PROBLEM STATEMENT
Of the entries below, restate word for word only the section that runs from the line with "coffee maker: none" to the line with "vase: none [360,513,478,645]", counting both ends.

DATA FOR ANALYSIS

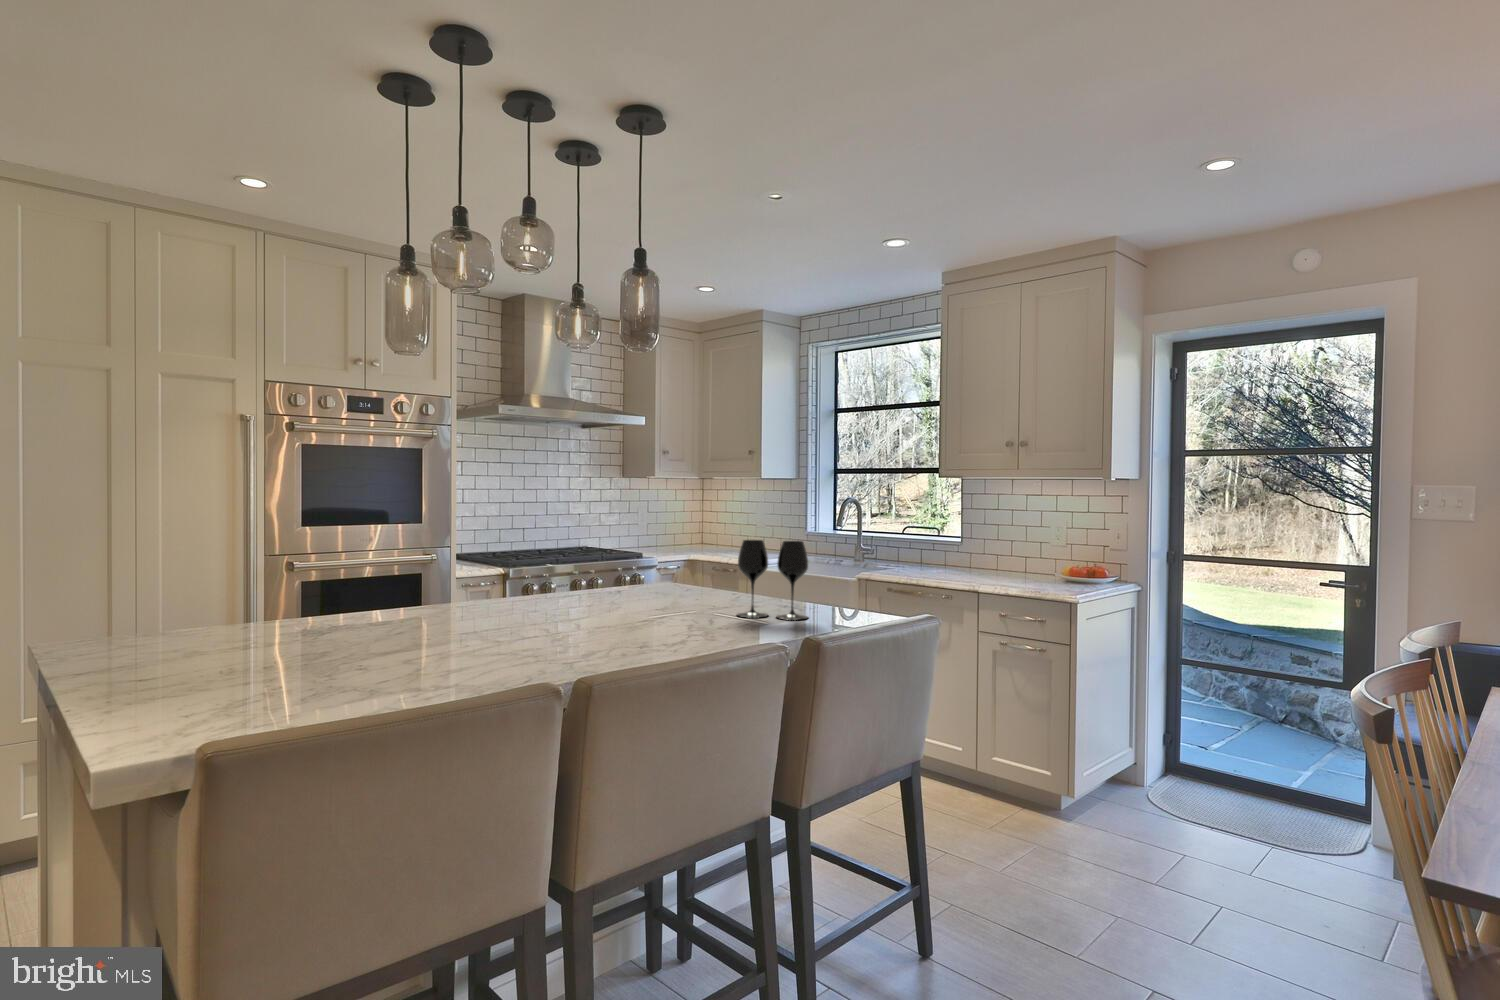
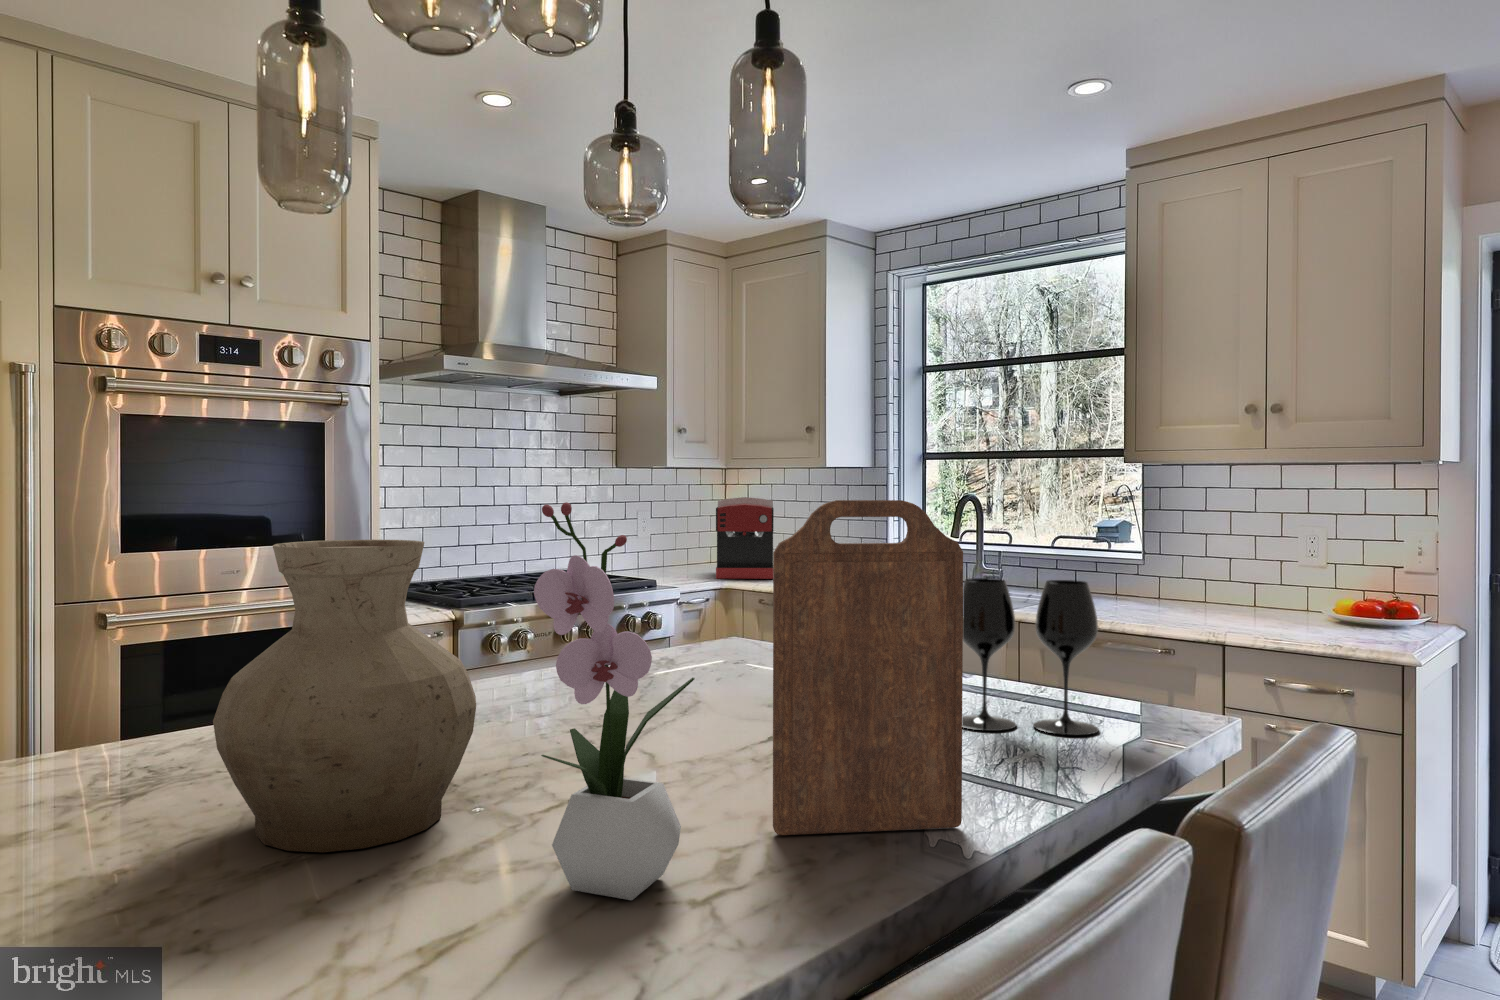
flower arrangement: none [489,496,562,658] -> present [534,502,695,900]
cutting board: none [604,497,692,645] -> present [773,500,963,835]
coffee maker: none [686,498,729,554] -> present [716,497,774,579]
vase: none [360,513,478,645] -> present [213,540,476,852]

---

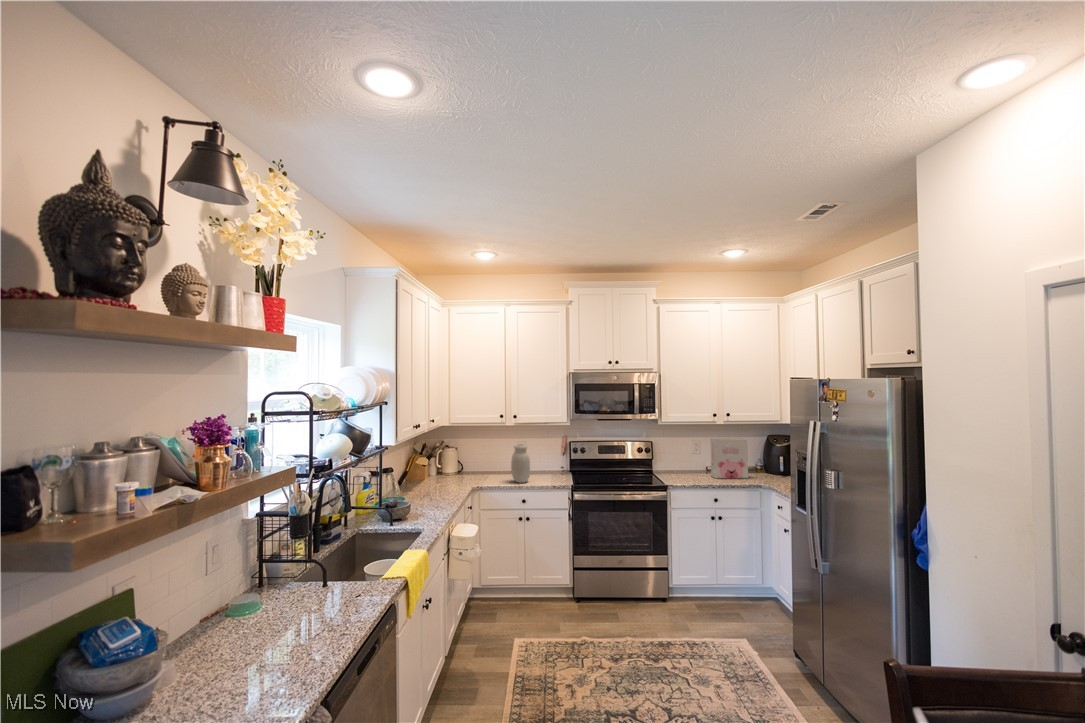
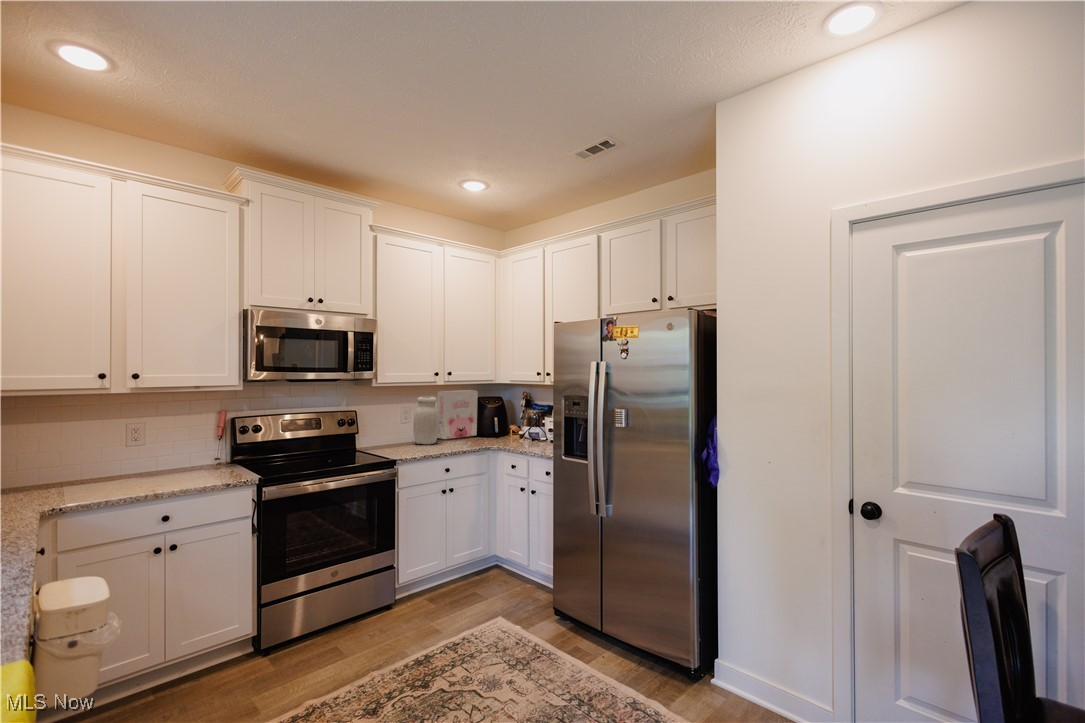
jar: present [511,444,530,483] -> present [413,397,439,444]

ANSWER
coffee maker: none [686,498,729,554] -> present [716,497,774,579]
vase: none [360,513,478,645] -> present [213,540,476,852]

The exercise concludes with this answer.